Mohamed Soumah (born 15 March 2003) is a Guinean professional footballer who plays as a centre-back for Sirius and the Guinea national team.

==Career==
Soumah is a product of the academy of the Guinean club Kaloum. He began his career on loan with French club FC Ouest Tourangeau in 2022, and the following year had a loan in the Championnat National 3 with Avoine OCC. On 16 August 2023, he joined Gent on loan where he was assigned to their reserves. On 8 January 2025, he signed a three-year contract with the Gent senior team. He made his debut for Gent in a 3–1 Belgian Pro League loss to Union Saint-Gilloise on 25 May 2025.

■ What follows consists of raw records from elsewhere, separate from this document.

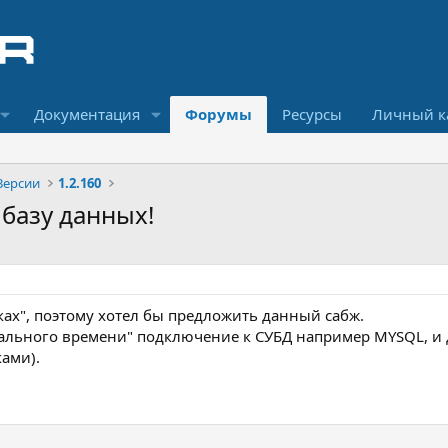
Документация
Форумы
Ресурсы
Личный к
Версии
1.2.160
в базу данных!
ках", поэтому хотел бы предложить данный сабж.
реального времени" подключение к СУБД например MYSQL, и
ами).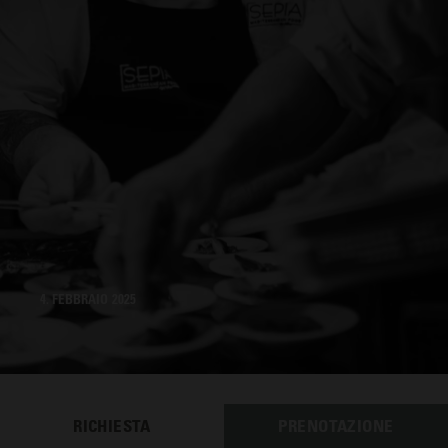
4. FEBBRAIO 2025
RICHIESTA
PRENOTAZIONE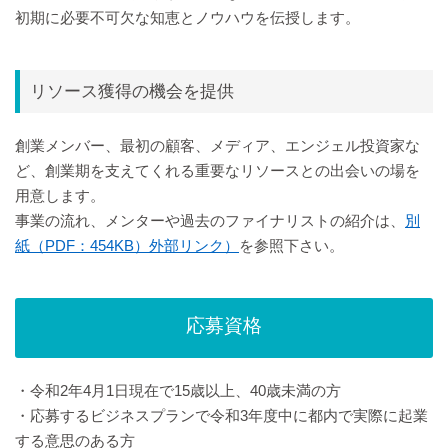
初期に必要不可欠な知恵とノウハウを伝授します。
リソース獲得の機会を提供
創業メンバー、最初の顧客、メディア、エンジェル投資家な
ど、創業期を支えてくれる重要なリソースとの出会いの場を
用意します。
事業の流れ、メンターや過去のファイナリストの紹介は、
別
紙（PDF：454KB）外部リンク）
を参照下さい。
応募資格
・令和2年4月1日現在で15歳以上、40歳未満の方
・応募するビジネスプランで令和3年度中に都内で実際に起業
する意思のある方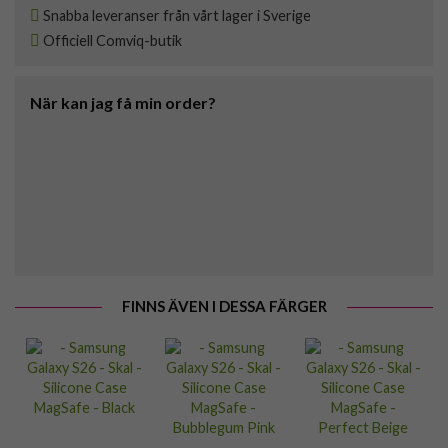
Snabba leveranser från vårt lager i Sverige
Officiell Comviq-butik
När kan jag få min order?
FINNS ÄVEN I DESSA FÄRGER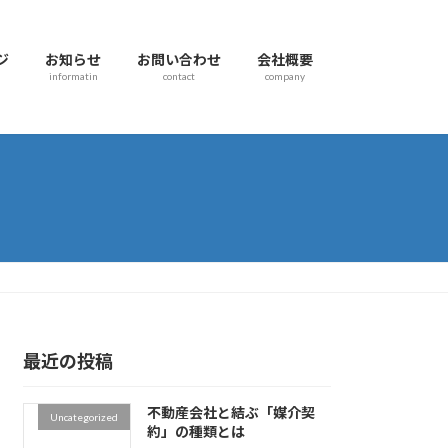
ジ
お知らせ
お問い合わせ
会社概要
informatin
contact
company
最近の投稿
不動産会社と結ぶ「媒介契
Uncategorized
約」の種類とは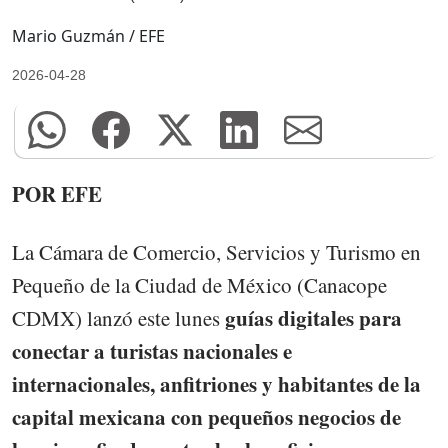
Mario Guzmán / EFE
2026-04-28
POR EFE
La Cámara de Comercio, Servicios y Turismo en
Pequeño de la Ciudad de México (Canacope
guías digitales para
CDMX) lanzó este lunes
conectar a turistas nacionales e
internacionales, anfitriones y habitantes de la
capital mexicana con pequeños negocios de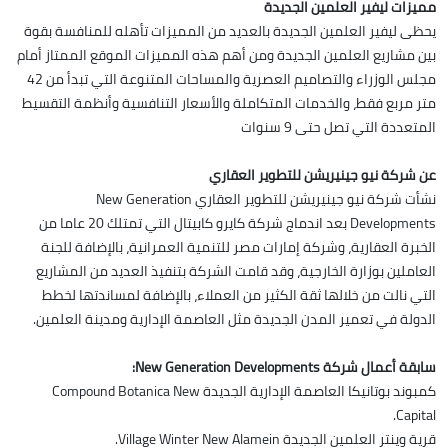
مميزات ليفير العلمين الجديدة
يحظى ليفير العلمين الجديدة بالعديد من المميزات تأهله للمنافسة بقوة
بين مشاريع العلمين الجديدة ومن أهم هذه المميزات الموقع الممتاز أمام
مجلس الوزراء والتصاميم العصرية والمساحات المتنوعة التي تبدأ من 42
متر مربع فقط، والخدمات المتكاملة والأسعار التنافسية وأنظمة التقسيط
المتعددة التي تصل حتى 9 سنوات
عن شركة نيو جينيريشن للتطوير العقاري
نشأت شركة نيو جينيريشن للتطوير العقاري New Generation
Developments بعد اندماج شركة كايرو كابيتال التي تمتلك 20 عاما من
الخبرة العقارية، وشركة إمارات مصر للتنمية العمرانية، بالإضافة للجنة
العاملين بوزارة الخارجية، وقد قامت الشركة بتنفيذ العديد من المشاريع
التي نالت من خلالها ثقة الكثير من العملاء، بالإضافة لمساندتها لخطط
الدولة في تعمير المدن الجديدة مثل العاصمة الإدارية ومدينة العلمين.
سابقة أعمال شركة New Generation Developments:
كمبوند بوتانيكا العاصمة الإدارية الجديدة Compound Botanica New
Capital‎.
قرية وينتر العلمين الجديدة Village Winter New Alamein.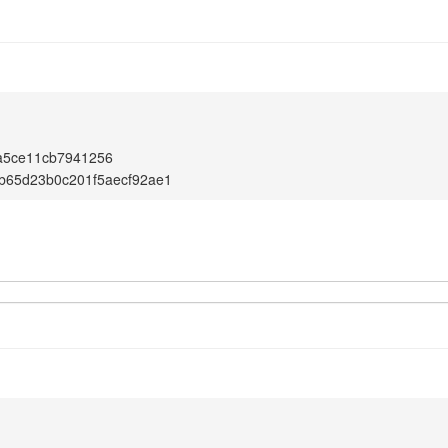
a5ce11cb7941256
b65d23b0c201f5aecf92ae1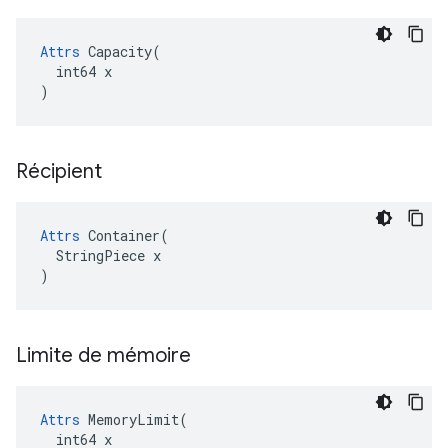
Attrs
 Capacity(

  int64 x

)
Récipient
Attrs
 Container(

  StringPiece x

)
Limite de mémoire
Attrs
 MemoryLimit(

  int64 x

On 4 February 2026, Soumah signed a four-and-a-half year contract with Allsvenskan club IK Sirius.

==International career==
Soumah was called up to the Guinea U23s for the 2024 Olympic Games. He was called up to the Guinea national team for a set of 2026 FIFA World Cup qualification matches in September 2025.